Wednesday, June 30, 2010

Parenting Through Temper Tantrums Successfully

At some point in time a parent is going to experience a temper tantrum with their child...unless you live in a fantasy world.  What is important for parents to understand is that temper tantrums are a very normal and expected part of childhood (and parenthood).  A parent's first step to dealing with temper tantrums is to recognize that it is normal for your child to be experiencing this tantrum or tantrums and that you should actually expect him/her to throw these tantrums from time to time.  If you can adjust yourself to thinking this way and to avoid thinking that there is something terribly wrong with your child then you are prepared to handle the remainder of the tantrum problems.

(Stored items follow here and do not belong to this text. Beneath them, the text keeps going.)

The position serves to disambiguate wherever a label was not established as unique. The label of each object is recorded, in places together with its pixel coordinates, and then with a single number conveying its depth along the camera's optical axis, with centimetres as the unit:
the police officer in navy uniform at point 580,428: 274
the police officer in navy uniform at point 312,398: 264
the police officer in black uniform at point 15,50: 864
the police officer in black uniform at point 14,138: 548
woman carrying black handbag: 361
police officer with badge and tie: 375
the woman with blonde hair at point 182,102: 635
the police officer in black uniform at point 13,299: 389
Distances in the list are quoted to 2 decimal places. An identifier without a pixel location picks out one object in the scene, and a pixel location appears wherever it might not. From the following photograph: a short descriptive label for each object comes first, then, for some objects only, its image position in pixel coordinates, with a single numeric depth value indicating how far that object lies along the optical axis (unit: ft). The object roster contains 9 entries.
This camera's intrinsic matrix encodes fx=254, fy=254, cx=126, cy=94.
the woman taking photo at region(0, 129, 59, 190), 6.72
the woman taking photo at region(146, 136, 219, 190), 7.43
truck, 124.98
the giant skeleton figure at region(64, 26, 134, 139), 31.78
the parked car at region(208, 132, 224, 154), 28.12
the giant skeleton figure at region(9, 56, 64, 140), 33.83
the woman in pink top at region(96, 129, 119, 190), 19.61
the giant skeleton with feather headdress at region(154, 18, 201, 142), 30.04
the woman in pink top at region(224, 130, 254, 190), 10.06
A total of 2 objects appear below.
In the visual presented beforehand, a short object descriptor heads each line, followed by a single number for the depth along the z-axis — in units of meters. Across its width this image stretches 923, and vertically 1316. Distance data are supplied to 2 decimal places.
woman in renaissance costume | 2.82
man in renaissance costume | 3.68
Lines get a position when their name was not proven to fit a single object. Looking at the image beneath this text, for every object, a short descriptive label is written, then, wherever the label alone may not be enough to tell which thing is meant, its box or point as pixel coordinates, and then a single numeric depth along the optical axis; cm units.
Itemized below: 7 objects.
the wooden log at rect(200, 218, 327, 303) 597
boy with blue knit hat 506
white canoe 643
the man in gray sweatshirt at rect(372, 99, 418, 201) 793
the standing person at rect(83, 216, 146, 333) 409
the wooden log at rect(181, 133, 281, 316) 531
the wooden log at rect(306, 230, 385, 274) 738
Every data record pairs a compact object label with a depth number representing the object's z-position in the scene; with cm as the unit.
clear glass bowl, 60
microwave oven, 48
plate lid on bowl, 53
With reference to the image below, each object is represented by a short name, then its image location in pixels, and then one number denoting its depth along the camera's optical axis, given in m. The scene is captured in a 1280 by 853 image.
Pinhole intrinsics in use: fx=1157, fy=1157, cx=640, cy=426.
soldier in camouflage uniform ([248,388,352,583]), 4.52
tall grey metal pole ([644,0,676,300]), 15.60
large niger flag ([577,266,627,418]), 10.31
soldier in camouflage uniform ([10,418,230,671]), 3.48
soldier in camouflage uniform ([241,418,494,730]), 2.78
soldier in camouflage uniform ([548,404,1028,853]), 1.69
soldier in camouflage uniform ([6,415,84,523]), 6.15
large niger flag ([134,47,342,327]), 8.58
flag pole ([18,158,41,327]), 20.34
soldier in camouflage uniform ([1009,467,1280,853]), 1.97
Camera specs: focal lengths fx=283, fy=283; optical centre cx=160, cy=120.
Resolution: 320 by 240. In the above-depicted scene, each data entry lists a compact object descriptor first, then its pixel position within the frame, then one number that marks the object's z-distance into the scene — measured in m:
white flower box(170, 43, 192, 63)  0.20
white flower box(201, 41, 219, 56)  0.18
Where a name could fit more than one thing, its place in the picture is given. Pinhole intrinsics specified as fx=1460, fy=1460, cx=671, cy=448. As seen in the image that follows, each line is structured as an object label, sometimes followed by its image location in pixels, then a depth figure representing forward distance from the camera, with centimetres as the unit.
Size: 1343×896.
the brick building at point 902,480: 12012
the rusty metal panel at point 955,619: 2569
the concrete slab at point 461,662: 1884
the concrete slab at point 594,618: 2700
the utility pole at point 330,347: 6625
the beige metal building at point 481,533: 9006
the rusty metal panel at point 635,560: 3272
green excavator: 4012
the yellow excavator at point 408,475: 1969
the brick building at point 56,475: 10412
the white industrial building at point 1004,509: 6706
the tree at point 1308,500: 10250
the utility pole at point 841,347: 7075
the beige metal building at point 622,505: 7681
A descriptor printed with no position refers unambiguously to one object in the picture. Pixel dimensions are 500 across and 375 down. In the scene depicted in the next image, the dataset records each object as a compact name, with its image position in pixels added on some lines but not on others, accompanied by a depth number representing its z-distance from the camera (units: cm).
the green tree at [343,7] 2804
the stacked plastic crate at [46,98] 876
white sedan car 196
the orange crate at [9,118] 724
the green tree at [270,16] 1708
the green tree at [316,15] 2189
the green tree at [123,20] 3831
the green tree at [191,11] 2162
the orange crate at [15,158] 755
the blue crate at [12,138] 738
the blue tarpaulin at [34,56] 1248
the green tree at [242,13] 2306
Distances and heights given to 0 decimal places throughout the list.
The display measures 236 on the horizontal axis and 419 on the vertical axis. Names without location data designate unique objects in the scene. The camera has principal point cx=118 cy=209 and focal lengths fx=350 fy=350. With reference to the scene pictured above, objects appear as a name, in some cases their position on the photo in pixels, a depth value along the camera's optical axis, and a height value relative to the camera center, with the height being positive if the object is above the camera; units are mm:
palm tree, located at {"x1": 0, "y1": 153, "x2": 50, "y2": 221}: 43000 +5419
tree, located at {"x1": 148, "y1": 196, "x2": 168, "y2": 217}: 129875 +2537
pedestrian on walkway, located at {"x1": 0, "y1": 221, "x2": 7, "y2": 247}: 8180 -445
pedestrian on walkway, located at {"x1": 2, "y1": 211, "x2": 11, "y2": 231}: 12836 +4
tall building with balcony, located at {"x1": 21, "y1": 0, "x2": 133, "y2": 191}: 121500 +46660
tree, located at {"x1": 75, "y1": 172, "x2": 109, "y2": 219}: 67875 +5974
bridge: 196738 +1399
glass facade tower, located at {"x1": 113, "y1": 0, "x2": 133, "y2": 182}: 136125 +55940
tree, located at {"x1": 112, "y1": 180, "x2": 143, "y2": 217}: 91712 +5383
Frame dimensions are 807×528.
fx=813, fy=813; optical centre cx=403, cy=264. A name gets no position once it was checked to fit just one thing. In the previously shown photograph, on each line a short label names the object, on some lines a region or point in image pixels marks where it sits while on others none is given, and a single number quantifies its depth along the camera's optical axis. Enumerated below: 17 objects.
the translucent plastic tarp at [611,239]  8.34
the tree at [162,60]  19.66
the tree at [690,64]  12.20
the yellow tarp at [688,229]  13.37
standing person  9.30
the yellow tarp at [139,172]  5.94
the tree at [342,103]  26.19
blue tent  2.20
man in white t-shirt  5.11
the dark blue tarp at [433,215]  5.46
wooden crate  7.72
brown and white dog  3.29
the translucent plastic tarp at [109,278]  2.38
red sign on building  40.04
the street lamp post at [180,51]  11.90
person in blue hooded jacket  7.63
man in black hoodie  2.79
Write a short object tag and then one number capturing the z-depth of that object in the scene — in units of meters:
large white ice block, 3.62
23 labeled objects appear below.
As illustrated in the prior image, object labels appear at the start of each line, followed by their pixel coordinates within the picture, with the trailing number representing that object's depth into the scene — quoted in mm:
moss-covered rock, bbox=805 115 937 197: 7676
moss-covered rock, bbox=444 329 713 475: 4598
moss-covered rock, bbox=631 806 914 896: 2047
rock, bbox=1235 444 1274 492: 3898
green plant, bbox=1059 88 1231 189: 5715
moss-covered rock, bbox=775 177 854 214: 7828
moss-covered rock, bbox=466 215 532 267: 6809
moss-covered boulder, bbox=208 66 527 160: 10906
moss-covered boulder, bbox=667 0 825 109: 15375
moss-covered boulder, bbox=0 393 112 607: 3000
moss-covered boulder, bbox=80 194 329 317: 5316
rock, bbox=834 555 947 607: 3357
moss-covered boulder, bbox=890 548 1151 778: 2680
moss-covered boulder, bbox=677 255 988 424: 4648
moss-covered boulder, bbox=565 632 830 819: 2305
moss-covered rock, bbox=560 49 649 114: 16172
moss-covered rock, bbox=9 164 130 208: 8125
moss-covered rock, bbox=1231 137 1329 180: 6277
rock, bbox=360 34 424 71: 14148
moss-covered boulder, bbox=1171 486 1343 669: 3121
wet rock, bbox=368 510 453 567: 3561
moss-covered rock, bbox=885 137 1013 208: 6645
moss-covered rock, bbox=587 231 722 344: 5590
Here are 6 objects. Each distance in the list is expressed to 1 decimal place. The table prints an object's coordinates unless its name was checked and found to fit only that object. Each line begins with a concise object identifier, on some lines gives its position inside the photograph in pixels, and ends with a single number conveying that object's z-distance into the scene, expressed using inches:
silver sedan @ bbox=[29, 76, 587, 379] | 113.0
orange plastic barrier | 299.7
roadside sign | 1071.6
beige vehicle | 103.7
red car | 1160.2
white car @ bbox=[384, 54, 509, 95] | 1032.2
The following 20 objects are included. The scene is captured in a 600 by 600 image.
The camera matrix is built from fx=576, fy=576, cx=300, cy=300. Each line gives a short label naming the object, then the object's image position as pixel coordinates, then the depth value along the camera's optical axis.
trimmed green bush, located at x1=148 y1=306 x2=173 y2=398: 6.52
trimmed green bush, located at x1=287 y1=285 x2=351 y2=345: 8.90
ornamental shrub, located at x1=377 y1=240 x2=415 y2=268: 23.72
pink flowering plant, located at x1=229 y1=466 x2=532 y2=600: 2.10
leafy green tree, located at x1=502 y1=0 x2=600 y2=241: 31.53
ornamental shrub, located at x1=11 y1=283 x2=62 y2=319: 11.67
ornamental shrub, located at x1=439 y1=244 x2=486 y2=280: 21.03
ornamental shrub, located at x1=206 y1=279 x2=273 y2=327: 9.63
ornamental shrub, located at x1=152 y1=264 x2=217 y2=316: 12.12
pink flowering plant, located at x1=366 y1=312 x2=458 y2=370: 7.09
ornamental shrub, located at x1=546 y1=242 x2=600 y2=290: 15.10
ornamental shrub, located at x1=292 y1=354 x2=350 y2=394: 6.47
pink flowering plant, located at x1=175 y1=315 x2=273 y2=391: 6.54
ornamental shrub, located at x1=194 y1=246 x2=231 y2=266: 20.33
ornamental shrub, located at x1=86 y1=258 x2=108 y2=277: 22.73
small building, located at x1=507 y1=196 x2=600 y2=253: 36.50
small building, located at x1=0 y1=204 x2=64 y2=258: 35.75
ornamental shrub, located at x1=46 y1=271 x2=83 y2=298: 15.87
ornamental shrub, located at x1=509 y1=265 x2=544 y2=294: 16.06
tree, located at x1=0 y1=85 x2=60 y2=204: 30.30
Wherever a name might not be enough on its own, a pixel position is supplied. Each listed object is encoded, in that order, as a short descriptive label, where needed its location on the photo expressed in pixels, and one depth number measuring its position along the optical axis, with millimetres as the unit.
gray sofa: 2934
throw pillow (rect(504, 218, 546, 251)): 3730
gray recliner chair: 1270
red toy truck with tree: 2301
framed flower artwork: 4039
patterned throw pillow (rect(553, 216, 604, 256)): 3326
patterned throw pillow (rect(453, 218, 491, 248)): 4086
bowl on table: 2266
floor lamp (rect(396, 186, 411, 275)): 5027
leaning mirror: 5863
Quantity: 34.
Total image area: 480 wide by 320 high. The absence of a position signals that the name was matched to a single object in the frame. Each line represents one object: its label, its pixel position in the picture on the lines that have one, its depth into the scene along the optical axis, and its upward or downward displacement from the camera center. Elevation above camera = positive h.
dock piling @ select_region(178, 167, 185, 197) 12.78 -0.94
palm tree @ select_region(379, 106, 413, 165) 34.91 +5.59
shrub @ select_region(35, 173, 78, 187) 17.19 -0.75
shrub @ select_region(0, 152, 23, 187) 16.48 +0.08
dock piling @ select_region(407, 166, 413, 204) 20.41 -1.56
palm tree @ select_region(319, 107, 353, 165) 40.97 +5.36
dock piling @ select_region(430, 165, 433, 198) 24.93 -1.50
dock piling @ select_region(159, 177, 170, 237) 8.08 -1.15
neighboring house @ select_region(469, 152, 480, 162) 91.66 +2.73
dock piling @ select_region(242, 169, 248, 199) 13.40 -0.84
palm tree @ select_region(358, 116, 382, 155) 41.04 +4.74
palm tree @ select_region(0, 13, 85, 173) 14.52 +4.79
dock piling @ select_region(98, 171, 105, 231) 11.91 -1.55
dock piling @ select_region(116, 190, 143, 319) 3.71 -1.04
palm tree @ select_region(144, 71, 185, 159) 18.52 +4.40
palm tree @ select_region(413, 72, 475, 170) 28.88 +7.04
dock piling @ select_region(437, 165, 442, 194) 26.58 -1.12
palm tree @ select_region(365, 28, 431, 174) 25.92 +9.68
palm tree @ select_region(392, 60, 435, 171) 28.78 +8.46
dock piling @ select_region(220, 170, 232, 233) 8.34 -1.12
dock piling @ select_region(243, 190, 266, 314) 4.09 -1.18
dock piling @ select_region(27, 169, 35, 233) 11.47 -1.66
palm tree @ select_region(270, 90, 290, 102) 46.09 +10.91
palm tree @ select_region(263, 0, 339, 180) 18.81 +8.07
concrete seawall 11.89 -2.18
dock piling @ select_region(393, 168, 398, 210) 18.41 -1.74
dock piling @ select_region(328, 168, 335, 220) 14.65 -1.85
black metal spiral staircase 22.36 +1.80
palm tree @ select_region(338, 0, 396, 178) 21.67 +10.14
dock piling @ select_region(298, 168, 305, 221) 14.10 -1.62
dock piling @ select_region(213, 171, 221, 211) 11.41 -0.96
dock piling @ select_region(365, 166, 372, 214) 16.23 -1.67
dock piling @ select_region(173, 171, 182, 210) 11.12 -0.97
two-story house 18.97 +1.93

Next, the most important thing aside from feeding your child is to provide your child with some sort of structure or routine in daily life.  Children NEED routine and they THRIVE off of routine.  Children ask for boundaries and need them in their day to day life.  If a child does not have boundaries, routine, and structure he/she does not feel safe in his/her environment.  Therefore, if a child does not feel safe he/she tends to panic.  Think about how you feel, as an adult, if you do not feel safe.  You tend to panic too, don't you?  Well, I suggest that you empathize with your child and learn how he/she feels when there is no order in their life.  Many parents struggle with the concept of a routine but it is important to understand that you own this routine and it fits into your life, not into anyone else's.  When a child knows what to expect on a daily basis, temper tantrums decrease DRAMATICALLY!  

If you can get these first two steps that I have discussed down to an art you are doing pretty good so far!  If you have the mindset that tantrums are normal and you have a daily routine and structure established for your child you have already prevented or reduced your child's tantrums significantly.  I bet you didn't think it was this easy, did you?  Preventing and reducing tantrums is not hard.  Parenting is not hard.  We do not need to make it hard.  We simply need to be prepared and structured ourselves in order to be successful at this job we call parenting.  Now, you may ask what do I do next if my child is still throwing tantrums?  Well, I have another step for you!  If you've ever remembered a piece of parenting advice before, please remember this:  THE BEHAVIOR THAT GETS THE MOST ATTENTION WILL BE REPEATED!  This is by far the most important thing to remember about children and probably the most important thing to remember about human behavior in general.  If when your child throws a tantrum, you become angry, upset, yell at the child, and throw a fit yourself, well then the child has gotten exactly what they want: ATTENTION.  Children love attention and will get it anyway they know how to.  I've had parents ask me why a child will want negative attention.  Well, as a parent, try to think of times that you give your child positive attention.  It tends to be easier to show negative attention than positive attention and children will take either if they are lacking in one.  So, praise your child for simple tasks.  Let them see you be joyful over their good behaviors.  After all, the behavior that gets the most attention will be repeated.  If you do not want tantrums and poor behavior repeated then do not pay attention to this.  The only exception I have for this is if they are putting themselves or someone else in physical danger.  If you want good behavior to be repeated, pay attention to this.

Children follow their parents' lead and we often times forget that.  We are teaching and guiding our children on a daily basis and they learn their behaviors from us.  They may interpret them differently than we mean for them to be interpreted sometimes but that is why we are called individuals.  Appreciate your child's individuality and look at your child as a positively forming individual.  Be positive yourself.  Say good things, give compliments, avoid the use of the words no, not, can't, won't, don't, etc.  We will pass this on to our children.  My final and most important piece of advice for preventing tantrums is to show your child love and affection.  Children thrive off of this and if they do not receive it they suffer.  The suffering may not show immediately but you will notice it eventually.  Hug them, kiss them, praise them, and love them.  After all, they are a part of you!